20 El pueblo lanzó entonces el grito de guerra y resonó la trompeta. Apenas oyó el pueblo el sonido de la trompeta, lanzó el gran grito de guerra y la muralla se derrumbó. El pueblo entró en la ciudad, cada uno por el lugar que tenía al frente y se apoderaron de la ciudad. 21 Siguiendo el anatema, se masacró a todo lo que vivía en la ciudad: hombres y mujeres, niños y viejos, incluso a los bueyes, corderos y burros.
22 Josué dijo a los dos hombres que habían espiado el país: «Entren en la casa de la prostituta y saquen a esa mujer con todo lo que le pertenece, como se lo juraron».
23 Los jóvenes que habían sido enviado en reconocimiento entraron y sacaron a Rahab, a su padre, su madre y sus hermanos, con todas sus pertenencias. Instalaron a toda la familia fuera del campamento de Israel. 24 Luego prendieron fuego a la ciudad y a todo lo que había en ella. Pero depositaron en el tesoro de la Casa de Yavé la plata, el oro como también los objetos de bronce o de hierro. 25 Josué dejó con vida a Rahab la prostituta y a la familia de su padre con todo lo que le pertenecía. Esta ha vivido en Israel hasta el día de hoy, porque ocultó a los espías que Josué había enviado para que exploraran Jericó.
26 En ese momento Josué hizo este juramente: «Maldiga Yavé al que quiera reconstruir esta ciudad. Pondrá sus cimientos a costa de su hijo mayor, instalará las puertas a costa de su hijo menor».

-- -- --

Tareas a realizar:
1. Según el pasaje de Jericó, ¿dónde depositaron la plata, el oro y los objetos de bronce o de hierro?
2. Copia del pasaje de Jericó todo lo que va desde "22 Josué dijo" hasta "que exploraran Jericó.".
Los ítems no intervienen en nada de lo que se pide sobre el pasaje de Jericó.

Datos proporcionados:
-- -- --

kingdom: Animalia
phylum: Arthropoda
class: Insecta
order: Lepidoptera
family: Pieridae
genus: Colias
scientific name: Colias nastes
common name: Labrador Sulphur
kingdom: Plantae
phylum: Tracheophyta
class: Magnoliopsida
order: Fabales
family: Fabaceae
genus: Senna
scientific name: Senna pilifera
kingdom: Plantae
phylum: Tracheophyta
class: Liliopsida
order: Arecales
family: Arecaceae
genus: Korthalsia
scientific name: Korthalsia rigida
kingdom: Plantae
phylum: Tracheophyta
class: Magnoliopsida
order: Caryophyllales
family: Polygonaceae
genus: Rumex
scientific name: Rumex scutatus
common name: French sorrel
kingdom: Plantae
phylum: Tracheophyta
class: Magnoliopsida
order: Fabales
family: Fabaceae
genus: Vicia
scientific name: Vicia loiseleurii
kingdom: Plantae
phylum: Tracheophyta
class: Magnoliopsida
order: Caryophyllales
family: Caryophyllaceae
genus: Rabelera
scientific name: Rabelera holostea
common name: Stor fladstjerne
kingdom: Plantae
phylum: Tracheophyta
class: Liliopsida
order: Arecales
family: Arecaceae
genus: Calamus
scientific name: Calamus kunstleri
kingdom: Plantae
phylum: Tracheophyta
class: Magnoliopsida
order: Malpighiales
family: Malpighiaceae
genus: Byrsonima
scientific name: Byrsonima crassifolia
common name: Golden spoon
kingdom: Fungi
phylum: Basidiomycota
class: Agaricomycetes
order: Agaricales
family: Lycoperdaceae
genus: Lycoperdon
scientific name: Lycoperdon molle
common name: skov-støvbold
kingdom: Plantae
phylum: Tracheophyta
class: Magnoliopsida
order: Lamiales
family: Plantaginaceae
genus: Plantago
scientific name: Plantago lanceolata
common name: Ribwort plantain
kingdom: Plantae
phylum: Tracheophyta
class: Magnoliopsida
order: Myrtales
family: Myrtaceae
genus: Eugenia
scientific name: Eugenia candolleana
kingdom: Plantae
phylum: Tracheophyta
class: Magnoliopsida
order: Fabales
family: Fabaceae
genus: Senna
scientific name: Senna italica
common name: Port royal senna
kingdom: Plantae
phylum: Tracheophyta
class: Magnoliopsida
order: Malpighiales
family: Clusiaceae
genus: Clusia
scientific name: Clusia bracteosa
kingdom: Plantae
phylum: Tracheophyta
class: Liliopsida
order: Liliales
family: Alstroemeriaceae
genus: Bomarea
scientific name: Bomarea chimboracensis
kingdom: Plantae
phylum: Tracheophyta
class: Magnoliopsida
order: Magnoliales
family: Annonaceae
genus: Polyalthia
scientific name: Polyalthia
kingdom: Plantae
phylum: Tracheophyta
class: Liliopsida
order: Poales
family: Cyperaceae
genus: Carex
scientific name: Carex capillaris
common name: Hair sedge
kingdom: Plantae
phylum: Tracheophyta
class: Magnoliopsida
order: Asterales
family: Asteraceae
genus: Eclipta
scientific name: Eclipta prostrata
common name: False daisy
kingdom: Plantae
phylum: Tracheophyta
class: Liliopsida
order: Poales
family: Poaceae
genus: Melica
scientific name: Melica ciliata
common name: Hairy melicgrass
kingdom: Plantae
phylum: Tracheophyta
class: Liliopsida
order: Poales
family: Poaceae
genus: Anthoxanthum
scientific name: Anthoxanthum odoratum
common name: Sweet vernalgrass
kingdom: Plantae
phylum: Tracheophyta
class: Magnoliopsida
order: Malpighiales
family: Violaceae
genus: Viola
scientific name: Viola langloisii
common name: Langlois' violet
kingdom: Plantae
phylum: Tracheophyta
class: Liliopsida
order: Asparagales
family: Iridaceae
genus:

-- -- --

Resultados del ejercicio:
1. En el tesoro de la Casa de Yavé.

2.
22 Josué dijo a los dos hombres que habían espiado el país: «Entren en la casa de la prostituta y saquen a esa mujer con todo lo que le pertenece, como se lo juraron».
23 Los jóvenes que habían sido enviado en reconocimiento entraron y sacaron a Rahab, a su padre, su madre y sus hermanos, con todas sus pertenencias. Instalaron a toda la familia fuera del campamento de Israel. 24 Luego prendieron fuego a la ciudad y a todo lo que había en ella. Pero depositaron en el tesoro de la Casa de Yavé la plata, el oro como también los objetos de bronce o de hierro. 25 Josué dejó con vida a Rahab la prostituta y a la familia de su padre con todo lo que le pertenecía. Esta ha vivido en Israel hasta el día de hoy, porque ocultó a los espías que Josué había enviado para que exploraran Jericó.